→ **EXERCISE DIRECTIONS**
Among the lines below, take the one holding "The camera went 70", the one holding "Someone took away the nefogin at [632, 350].", and all lines between them. Set them down exactly.
※
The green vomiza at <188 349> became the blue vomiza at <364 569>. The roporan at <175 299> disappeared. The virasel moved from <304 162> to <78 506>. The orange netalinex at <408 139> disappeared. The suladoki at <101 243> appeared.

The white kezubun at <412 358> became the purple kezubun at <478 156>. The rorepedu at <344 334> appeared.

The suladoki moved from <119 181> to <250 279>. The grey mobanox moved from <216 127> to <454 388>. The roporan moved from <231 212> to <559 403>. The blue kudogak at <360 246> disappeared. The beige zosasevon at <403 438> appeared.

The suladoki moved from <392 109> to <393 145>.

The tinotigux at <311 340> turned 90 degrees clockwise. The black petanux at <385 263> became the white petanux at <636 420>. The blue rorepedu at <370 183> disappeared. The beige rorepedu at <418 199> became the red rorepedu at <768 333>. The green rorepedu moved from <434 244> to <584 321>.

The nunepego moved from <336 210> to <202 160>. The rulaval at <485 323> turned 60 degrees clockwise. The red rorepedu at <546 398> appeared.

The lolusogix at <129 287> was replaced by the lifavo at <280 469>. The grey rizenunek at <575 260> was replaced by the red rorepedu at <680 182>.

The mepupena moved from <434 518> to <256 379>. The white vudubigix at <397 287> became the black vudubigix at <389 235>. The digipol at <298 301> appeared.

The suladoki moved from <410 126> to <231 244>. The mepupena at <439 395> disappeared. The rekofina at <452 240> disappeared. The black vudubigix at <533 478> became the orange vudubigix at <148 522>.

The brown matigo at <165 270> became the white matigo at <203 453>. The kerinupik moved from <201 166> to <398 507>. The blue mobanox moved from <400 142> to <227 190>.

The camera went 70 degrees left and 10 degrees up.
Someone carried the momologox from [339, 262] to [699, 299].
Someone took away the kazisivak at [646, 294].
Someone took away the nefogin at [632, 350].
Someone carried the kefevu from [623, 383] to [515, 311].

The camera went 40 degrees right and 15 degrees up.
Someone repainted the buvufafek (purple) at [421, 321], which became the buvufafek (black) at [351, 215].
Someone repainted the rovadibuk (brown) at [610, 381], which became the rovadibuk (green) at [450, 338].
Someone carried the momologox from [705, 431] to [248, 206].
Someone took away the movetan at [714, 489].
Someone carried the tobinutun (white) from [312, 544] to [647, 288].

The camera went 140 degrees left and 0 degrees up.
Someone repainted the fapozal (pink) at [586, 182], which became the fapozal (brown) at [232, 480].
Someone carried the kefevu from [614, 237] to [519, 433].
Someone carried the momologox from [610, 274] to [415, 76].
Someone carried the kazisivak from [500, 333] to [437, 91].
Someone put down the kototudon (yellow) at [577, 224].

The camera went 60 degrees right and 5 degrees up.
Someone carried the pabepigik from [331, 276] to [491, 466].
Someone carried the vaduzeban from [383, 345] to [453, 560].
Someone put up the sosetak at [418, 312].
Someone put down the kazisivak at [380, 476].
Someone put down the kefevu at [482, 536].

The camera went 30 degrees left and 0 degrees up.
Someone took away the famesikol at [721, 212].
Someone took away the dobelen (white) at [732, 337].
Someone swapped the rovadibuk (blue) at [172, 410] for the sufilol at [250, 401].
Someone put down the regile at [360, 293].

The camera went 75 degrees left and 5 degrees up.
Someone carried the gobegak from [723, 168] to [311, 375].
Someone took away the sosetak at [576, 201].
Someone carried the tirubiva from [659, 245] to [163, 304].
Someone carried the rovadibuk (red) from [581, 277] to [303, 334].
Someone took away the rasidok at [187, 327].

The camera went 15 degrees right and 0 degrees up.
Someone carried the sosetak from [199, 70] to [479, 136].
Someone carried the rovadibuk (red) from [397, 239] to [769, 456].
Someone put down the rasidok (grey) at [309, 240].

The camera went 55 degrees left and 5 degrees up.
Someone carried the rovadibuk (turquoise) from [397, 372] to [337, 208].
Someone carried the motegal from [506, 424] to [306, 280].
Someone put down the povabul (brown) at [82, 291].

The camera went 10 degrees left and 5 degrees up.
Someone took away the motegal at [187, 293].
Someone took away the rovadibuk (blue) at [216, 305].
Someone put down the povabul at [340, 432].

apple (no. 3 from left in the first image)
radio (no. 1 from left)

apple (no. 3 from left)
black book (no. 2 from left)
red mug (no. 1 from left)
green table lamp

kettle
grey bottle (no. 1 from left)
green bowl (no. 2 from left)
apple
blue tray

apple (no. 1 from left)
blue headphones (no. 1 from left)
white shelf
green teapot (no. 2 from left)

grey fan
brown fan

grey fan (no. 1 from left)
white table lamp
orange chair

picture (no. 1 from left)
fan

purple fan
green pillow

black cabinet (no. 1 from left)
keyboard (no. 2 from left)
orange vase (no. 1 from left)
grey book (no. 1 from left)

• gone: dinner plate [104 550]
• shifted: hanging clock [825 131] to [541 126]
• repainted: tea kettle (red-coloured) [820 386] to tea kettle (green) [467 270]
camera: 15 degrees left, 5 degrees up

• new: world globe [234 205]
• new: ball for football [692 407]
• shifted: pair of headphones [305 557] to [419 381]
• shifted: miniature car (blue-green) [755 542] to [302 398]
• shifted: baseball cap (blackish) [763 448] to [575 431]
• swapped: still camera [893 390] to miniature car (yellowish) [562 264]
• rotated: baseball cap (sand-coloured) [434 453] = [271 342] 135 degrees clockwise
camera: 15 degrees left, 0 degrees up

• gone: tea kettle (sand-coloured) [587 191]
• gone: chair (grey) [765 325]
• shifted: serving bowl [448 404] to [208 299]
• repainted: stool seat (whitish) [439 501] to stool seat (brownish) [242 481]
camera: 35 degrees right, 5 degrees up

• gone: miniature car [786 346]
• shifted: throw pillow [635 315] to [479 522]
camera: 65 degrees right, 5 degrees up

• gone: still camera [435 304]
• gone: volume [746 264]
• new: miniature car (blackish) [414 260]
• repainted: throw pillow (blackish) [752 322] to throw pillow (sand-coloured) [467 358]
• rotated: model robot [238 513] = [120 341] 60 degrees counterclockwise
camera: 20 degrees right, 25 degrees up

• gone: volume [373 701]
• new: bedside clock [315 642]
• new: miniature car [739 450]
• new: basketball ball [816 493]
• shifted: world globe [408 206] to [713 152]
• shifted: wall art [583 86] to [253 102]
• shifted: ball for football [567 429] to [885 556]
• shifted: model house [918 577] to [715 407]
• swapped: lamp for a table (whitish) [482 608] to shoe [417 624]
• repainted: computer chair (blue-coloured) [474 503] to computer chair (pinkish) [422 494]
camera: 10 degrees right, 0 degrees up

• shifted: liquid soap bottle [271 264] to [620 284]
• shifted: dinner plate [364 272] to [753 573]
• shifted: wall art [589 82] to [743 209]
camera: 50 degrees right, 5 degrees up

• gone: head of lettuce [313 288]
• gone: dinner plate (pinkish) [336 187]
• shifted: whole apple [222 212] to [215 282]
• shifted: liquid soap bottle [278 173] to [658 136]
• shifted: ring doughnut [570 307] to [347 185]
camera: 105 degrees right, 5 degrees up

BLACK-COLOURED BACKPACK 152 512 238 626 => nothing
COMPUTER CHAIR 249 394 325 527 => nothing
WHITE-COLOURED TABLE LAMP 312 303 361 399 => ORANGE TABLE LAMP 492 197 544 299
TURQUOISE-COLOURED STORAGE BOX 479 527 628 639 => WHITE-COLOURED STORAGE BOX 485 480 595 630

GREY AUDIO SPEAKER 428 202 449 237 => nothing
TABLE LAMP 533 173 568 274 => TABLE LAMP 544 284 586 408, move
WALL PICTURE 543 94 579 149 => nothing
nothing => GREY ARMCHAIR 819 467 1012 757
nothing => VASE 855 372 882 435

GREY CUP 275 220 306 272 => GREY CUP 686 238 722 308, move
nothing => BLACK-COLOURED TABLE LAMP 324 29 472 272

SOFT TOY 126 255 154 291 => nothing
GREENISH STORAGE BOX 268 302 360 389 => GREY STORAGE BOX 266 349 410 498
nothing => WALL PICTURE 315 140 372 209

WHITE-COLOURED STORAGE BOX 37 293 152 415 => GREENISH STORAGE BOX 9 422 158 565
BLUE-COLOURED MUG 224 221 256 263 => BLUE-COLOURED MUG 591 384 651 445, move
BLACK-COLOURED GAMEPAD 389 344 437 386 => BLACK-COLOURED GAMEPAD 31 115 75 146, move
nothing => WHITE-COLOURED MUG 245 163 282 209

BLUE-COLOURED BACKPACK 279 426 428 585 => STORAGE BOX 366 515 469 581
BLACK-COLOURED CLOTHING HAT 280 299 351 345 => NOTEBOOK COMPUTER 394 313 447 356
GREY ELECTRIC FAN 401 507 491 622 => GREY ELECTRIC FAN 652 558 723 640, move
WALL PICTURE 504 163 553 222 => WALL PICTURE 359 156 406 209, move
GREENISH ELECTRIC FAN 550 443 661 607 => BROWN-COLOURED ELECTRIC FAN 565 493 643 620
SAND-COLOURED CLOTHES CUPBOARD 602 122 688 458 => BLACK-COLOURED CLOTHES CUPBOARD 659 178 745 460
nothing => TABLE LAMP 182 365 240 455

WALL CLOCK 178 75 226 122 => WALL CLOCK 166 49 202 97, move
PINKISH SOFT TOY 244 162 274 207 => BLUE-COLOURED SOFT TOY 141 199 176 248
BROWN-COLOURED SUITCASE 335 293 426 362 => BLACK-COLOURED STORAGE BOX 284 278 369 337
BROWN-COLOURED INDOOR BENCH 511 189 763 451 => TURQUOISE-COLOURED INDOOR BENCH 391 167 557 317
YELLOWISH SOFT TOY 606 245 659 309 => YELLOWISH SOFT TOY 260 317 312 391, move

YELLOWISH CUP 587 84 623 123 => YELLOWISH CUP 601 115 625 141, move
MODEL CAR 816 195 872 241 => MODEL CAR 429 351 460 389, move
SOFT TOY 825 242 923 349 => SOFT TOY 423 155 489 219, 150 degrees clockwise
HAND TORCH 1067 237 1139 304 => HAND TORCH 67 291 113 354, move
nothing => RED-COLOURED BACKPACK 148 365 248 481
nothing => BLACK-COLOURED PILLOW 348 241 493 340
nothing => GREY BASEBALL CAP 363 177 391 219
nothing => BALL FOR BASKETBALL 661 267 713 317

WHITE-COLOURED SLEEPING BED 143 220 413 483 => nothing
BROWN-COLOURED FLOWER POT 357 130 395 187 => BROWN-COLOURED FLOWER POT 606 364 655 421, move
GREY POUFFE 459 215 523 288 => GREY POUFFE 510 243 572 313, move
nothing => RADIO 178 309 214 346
※
→ **EXERCISE SOLUTION**
The camera went 70 degrees left and 10 degrees up.
Someone carried the momologox from [339, 262] to [699, 299].
Someone took away the kazisivak at [646, 294].
Someone took away the nefogin at [632, 350].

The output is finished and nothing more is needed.